▼▼▼
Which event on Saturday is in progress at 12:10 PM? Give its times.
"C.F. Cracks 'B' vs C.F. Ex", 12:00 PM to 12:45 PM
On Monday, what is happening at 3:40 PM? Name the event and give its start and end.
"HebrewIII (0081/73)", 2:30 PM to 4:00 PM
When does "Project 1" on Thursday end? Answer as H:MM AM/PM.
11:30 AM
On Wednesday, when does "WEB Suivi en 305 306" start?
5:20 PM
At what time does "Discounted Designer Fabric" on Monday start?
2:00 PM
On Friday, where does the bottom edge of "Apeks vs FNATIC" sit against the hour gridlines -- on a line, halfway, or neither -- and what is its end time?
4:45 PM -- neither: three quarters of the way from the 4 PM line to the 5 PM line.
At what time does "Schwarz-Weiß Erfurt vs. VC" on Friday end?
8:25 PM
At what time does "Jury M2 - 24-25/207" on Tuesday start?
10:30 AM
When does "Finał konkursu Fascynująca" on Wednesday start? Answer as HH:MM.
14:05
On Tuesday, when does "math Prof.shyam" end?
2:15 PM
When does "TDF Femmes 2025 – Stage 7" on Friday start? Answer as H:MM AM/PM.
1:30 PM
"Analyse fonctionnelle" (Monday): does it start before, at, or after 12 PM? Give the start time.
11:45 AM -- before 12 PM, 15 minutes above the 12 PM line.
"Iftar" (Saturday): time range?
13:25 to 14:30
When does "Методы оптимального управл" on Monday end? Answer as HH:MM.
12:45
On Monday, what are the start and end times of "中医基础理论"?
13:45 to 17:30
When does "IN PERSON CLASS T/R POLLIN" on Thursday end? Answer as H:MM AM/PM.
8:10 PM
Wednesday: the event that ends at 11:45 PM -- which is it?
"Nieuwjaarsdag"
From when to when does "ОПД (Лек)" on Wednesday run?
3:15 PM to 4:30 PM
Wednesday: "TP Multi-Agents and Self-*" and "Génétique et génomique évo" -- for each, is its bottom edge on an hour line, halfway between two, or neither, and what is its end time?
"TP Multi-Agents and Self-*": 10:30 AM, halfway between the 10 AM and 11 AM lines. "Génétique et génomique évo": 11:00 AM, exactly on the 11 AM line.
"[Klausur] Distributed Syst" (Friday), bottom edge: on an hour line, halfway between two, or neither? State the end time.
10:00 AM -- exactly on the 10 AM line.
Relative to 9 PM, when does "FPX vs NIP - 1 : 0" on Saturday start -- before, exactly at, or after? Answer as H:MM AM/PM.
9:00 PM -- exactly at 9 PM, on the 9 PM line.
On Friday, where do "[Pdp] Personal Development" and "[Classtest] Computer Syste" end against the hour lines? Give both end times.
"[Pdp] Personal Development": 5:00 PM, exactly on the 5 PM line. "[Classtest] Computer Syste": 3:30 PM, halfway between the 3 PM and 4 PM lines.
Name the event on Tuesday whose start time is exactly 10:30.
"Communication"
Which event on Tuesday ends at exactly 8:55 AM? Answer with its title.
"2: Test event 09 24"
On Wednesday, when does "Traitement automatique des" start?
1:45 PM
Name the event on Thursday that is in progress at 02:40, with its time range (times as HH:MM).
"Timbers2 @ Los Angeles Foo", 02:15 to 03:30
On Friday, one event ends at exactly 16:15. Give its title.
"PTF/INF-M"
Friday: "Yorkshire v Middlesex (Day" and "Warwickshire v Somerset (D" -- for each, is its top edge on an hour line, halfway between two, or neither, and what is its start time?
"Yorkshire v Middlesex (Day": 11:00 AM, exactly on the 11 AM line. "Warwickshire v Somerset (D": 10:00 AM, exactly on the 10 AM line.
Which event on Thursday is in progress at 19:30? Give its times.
▲▲▲
Exercise aim
Reproduce every row above word for word, in the same order.

Full output
Which event on Saturday is in progress at 12:10 PM? Give its times.
"C.F. Cracks 'B' vs C.F. Ex", 12:00 PM to 12:45 PM
On Monday, what is happening at 3:40 PM? Name the event and give its start and end.
"HebrewIII (0081/73)", 2:30 PM to 4:00 PM
When does "Project 1" on Thursday end? Answer as H:MM AM/PM.
11:30 AM
On Wednesday, when does "WEB Suivi en 305 306" start?
5:20 PM
At what time does "Discounted Designer Fabric" on Monday start?
2:00 PM
On Friday, where does the bottom edge of "Apeks vs FNATIC" sit against the hour gridlines -- on a line, halfway, or neither -- and what is its end time?
4:45 PM -- neither: three quarters of the way from the 4 PM line to the 5 PM line.
At what time does "Schwarz-Weiß Erfurt vs. VC" on Friday end?
8:25 PM
At what time does "Jury M2 - 24-25/207" on Tuesday start?
10:30 AM
When does "Finał konkursu Fascynująca" on Wednesday start? Answer as HH:MM.
14:05
On Tuesday, when does "math Prof.shyam" end?
2:15 PM
When does "TDF Femmes 2025 – Stage 7" on Friday start? Answer as H:MM AM/PM.
1:30 PM
"Analyse fonctionnelle" (Monday): does it start before, at, or after 12 PM? Give the start time.
11:45 AM -- before 12 PM, 15 minutes above the 12 PM line.
"Iftar" (Saturday): time range?
13:25 to 14:30
When does "Методы оптимального управл" on Monday end? Answer as HH:MM.
12:45
On Monday, what are the start and end times of "中医基础理论"?
13:45 to 17:30
When does "IN PERSON CLASS T/R POLLIN" on Thursday end? Answer as H:MM AM/PM.
8:10 PM
Wednesday: the event that ends at 11:45 PM -- which is it?
"Nieuwjaarsdag"
From when to when does "ОПД (Лек)" on Wednesday run?
3:15 PM to 4:30 PM
Wednesday: "TP Multi-Agents and Self-*" and "Génétique et génomique évo" -- for each, is its bottom edge on an hour line, halfway between two, or neither, and what is its end time?
"TP Multi-Agents and Self-*": 10:30 AM, halfway between the 10 AM and 11 AM lines. "Génétique et génomique évo": 11:00 AM, exactly on the 11 AM line.
"[Klausur] Distributed Syst" (Friday), bottom edge: on an hour line, halfway between two, or neither? State the end time.
10:00 AM -- exactly on the 10 AM line.
Relative to 9 PM, when does "FPX vs NIP - 1 : 0" on Saturday start -- before, exactly at, or after? Answer as H:MM AM/PM.
9:00 PM -- exactly at 9 PM, on the 9 PM line.
On Friday, where do "[Pdp] Personal Development" and "[Classtest] Computer Syste" end against the hour lines? Give both end times.
"[Pdp] Personal Development": 5:00 PM, exactly on the 5 PM line. "[Classtest] Computer Syste": 3:30 PM, halfway between the 3 PM and 4 PM lines.
Name the event on Tuesday whose start time is exactly 10:30.
"Communication"
Which event on Tuesday ends at exactly 8:55 AM? Answer with its title.
"2: Test event 09 24"
On Wednesday, when does "Traitement automatique des" start?
1:45 PM
Name the event on Thursday that is in progress at 02:40, with its time range (times as HH:MM).
"Timbers2 @ Los Angeles Foo", 02:15 to 03:30
On Friday, one event ends at exactly 16:15. Give its title.
"PTF/INF-M"
Friday: "Yorkshire v Middlesex (Day" and "Warwickshire v Somerset (D" -- for each, is its top edge on an hour line, halfway between two, or neither, and what is its start time?
"Yorkshire v Middlesex (Day": 11:00 AM, exactly on the 11 AM line. "Warwickshire v Somerset (D": 10:00 AM, exactly on the 10 AM line.
Which event on Thursday is in progress at 19:30? Give its times.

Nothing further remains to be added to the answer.